In a Twitter thread, ALLCITY Network CEO Brandon Spano claimed DNVR Sports has already seen listeners, viewers, and readers confuse the two brands. “We can’t allow someone that represents the exact opposite of us to damage the goodwill of our brand or create confusion in the community,” Spano tweeted.

“Our branding was created purposefully, to be different from the way sports networks traditionally looked,” he said in another tweet. “To represent the city of Denver in a simple way while removing us from the gloss and pretentiousness of sports media. To create something that brings people together.”

Spano added that ALLCITY sent Bonneville a cease-and-desist letter last week, but claims the company failed to respond, so an injunction has been filed.

The Denver Sports branding utilized by Bonneville — which encompasses 104.3 The Fan and ESPN Denver — features a black and white city skyline as well as the Rocky Mountains inside a hexagon with block lettering. The DNVR Sports logo is a rectangle, similar to the city of Denver flag, with the sun centered between the mountain peaks and a block “DNVR” below the rectangle.

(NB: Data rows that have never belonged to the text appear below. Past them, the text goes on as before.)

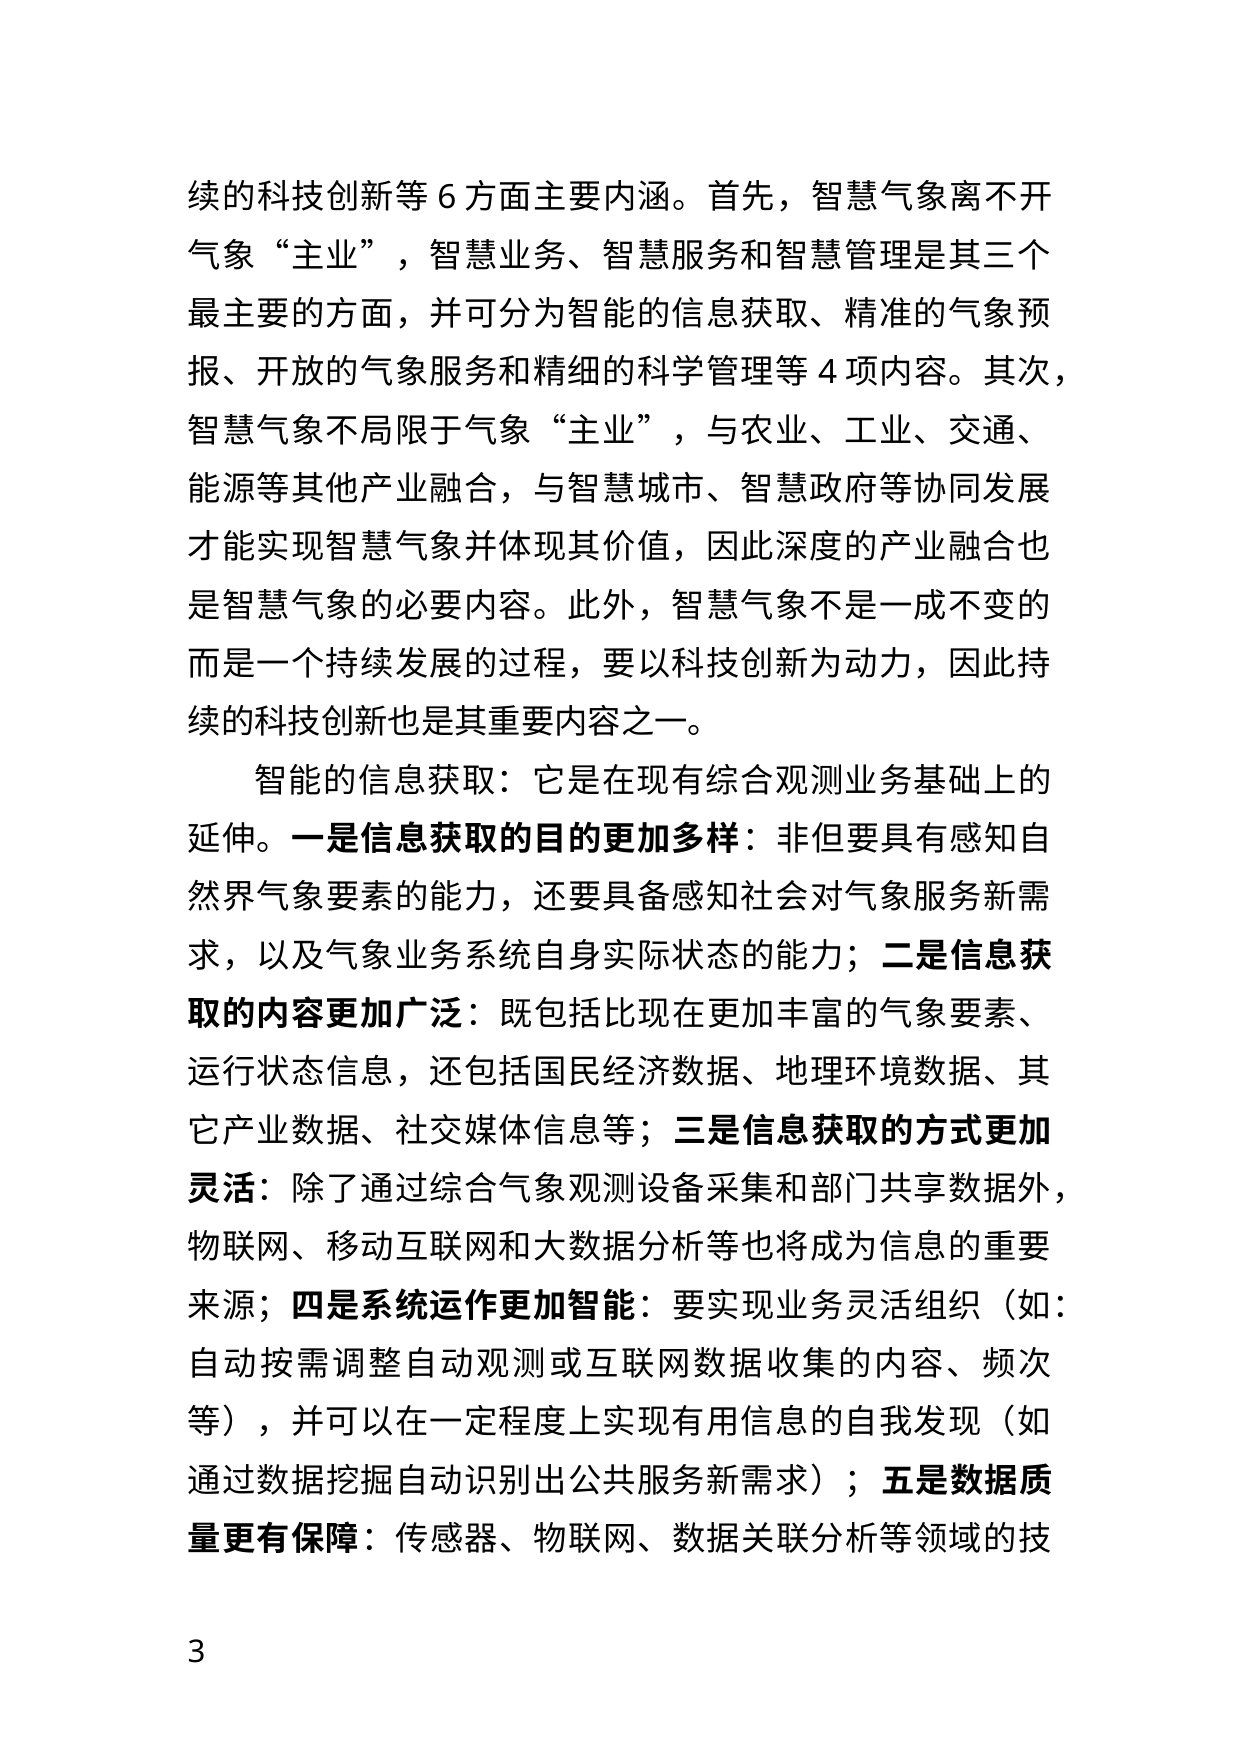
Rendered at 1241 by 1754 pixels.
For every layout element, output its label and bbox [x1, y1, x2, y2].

text [187, 745, 1053, 1562]
text [187, 162, 1053, 745]
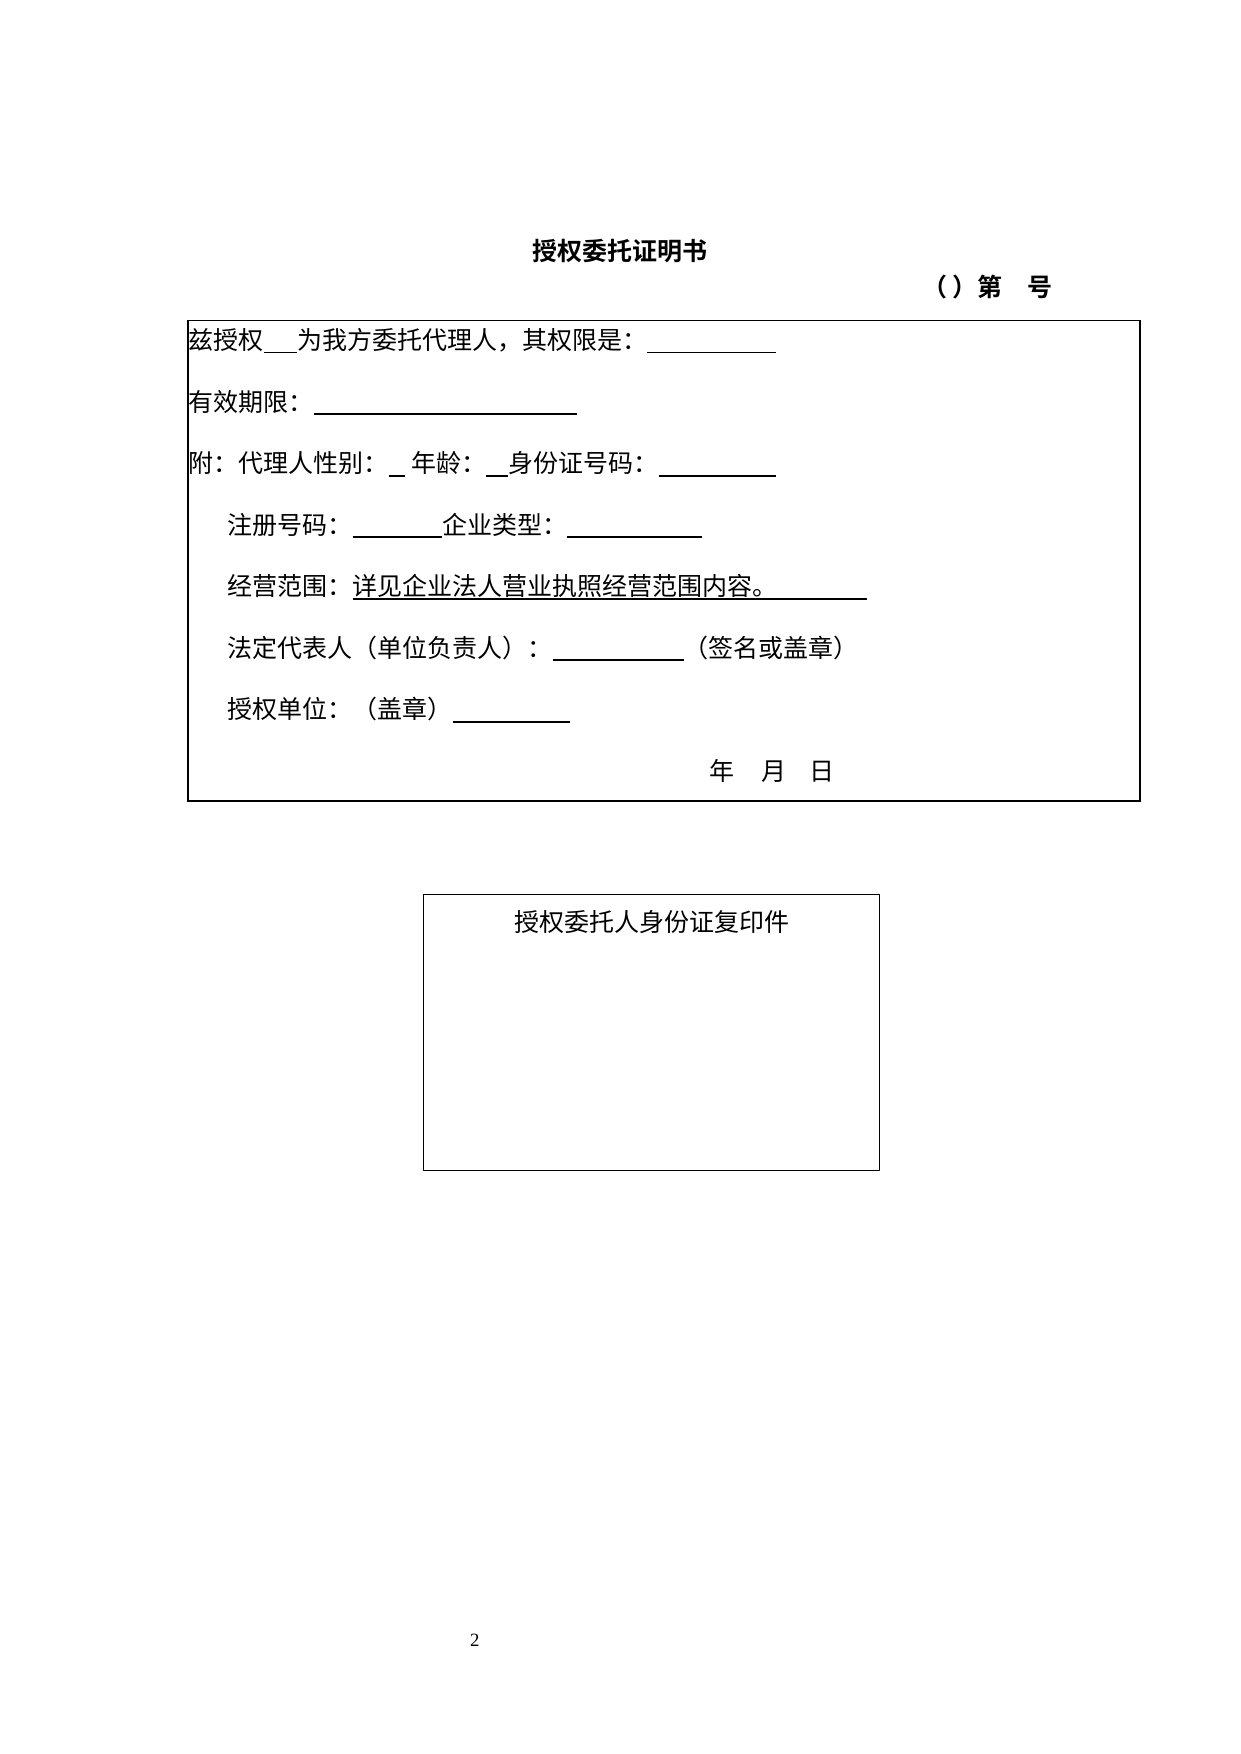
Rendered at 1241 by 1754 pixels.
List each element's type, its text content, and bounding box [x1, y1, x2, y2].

text 授权委托证明书 [187, 231, 1053, 268]
text （ ）第 号 [187, 268, 1053, 304]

The complaint filed by StudioIP LLC — the law firm representing ALLCITY — claims the branding used by Bonneville constitutes “trademark infringement, unfair competition, trade dress infringement, dilution by tarnishment, and tortious interference arising out of Bonneville’s trademark infringement of Plaintiff’s trademarks,” according to Westword.

Bonneville has denied any wrongdoing, saying the accusations “have absolutely no merit, and our legal counsel is preparing a formal response. Denver Sports remains committed to delivering the most in-depth and inclusive local sports content for all Denver sports fans.”